One of the most cited, and foundational CNNs used for deep-learning experimentation in medical imaging is the U-Net architecture [20]. The network is comprised of a contracting and expanding path, symmetric in their use of down- and up-sampling operators, giving the model it’s identifiable "U" shape. U-Net and its variants have demonstrated high accuracy in segmenting biomedical images and wide applicability [21,22,23,24,25,26,27]. Rapid advancement across a range of both open-source and proprietary AI models has led to advances in CT-FFR, improvements in cardiovascular event prediction by nuclear perfusion imaging, and myocardial tissue characterisation on cardiac MRI [28, 29]. However, replicating published benchmarks requires careful modification of model configurations and training schemes, catering to the characteristics of choice datasets. This is especially prevalent in three-dimensional biomedical imaging problem domains, where imaging modality, anisotropic voxel spacing, and imaging dimensionality may vary dramatically between facilities. The high dimensionality of model hyperparameter configuration, coupled with the limited supply of training and validation data, thus often leads to models failing to live up to their promised performance when evaluated on similar, but unseen problem domains.
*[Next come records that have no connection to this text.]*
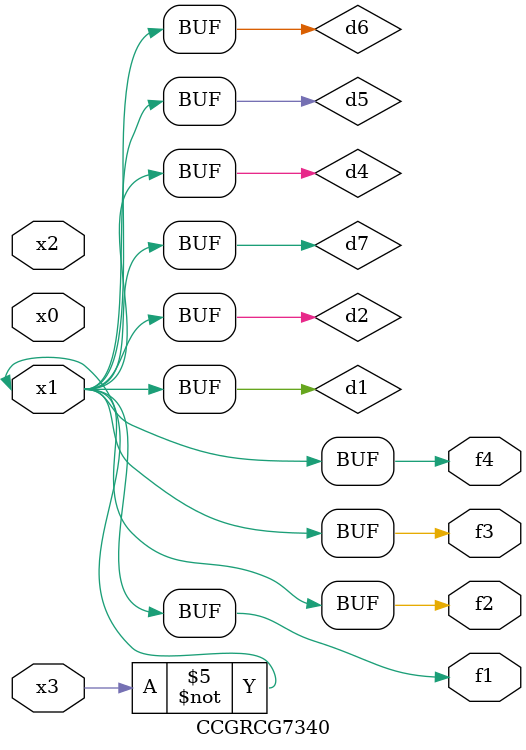
<source format=v>
module CCGRCG7340(
	input x0, x1, x2, x3,
	output f1, f2, f3, f4
);

	wire d1, d2, d3, d4, d5, d6, d7;

	not (d1, x3);
	buf (d2, x1);
	xnor (d3, d1, d2);
	nor (d4, d1);
	buf (d5, d1, d2);
	buf (d6, d4, d5);
	nand (d7, d4);
	assign f1 = d6;
	assign f2 = d7;
	assign f3 = d6;
	assign f4 = d6;
endmodule

</source>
nnU-Net aids in navigating this complex parameter domain by handling all the pre-processing, training, and inference-making in the prediction pipeline. To achieve this, design choices are based on the data itself considering such factors as voxel-spacing, image dimensions and class ratios. Streamlining this greatly reduces the hyperparameter tuning domain, allowing the user to quickly generate literature-comparable results and build from there.

The use of AI in medical imaging represents a major stride forward in the advancement of healthcare. The present study serves as a demonstration of the capabilities of AI and its ability to provide more efficient and accurate results than traditional methods. The findings of this study have significant implications for the field of medical imaging and provide compelling evidence for the continued investment in research and development of AI in the healthcare sector. With the continued advancement of AI technologies, the ability to analyse complex medical images and generate data from large datasets will only continue to improve. This, in turn could streamline clinical trial conduct, provide a platform for personalised medicine and ultimately, improve health outcomes for patients. New knowledge gained from this study includes demonstration of strong, positive agreement in clinical measures of vascular tracer uptake and calcification beyond contour Dice coefficients, alongside a significant reduction in clinician workload.

Conclusion

Automated segmentation of the global cardiac silhouette and aortic contours using the nnU-Net CNN demonstrated excellent performance when compared to a trained clinician in the assessment of SUVmean and other measures, was associated with a significant reduction in workflow completion time and did not require manual corrections.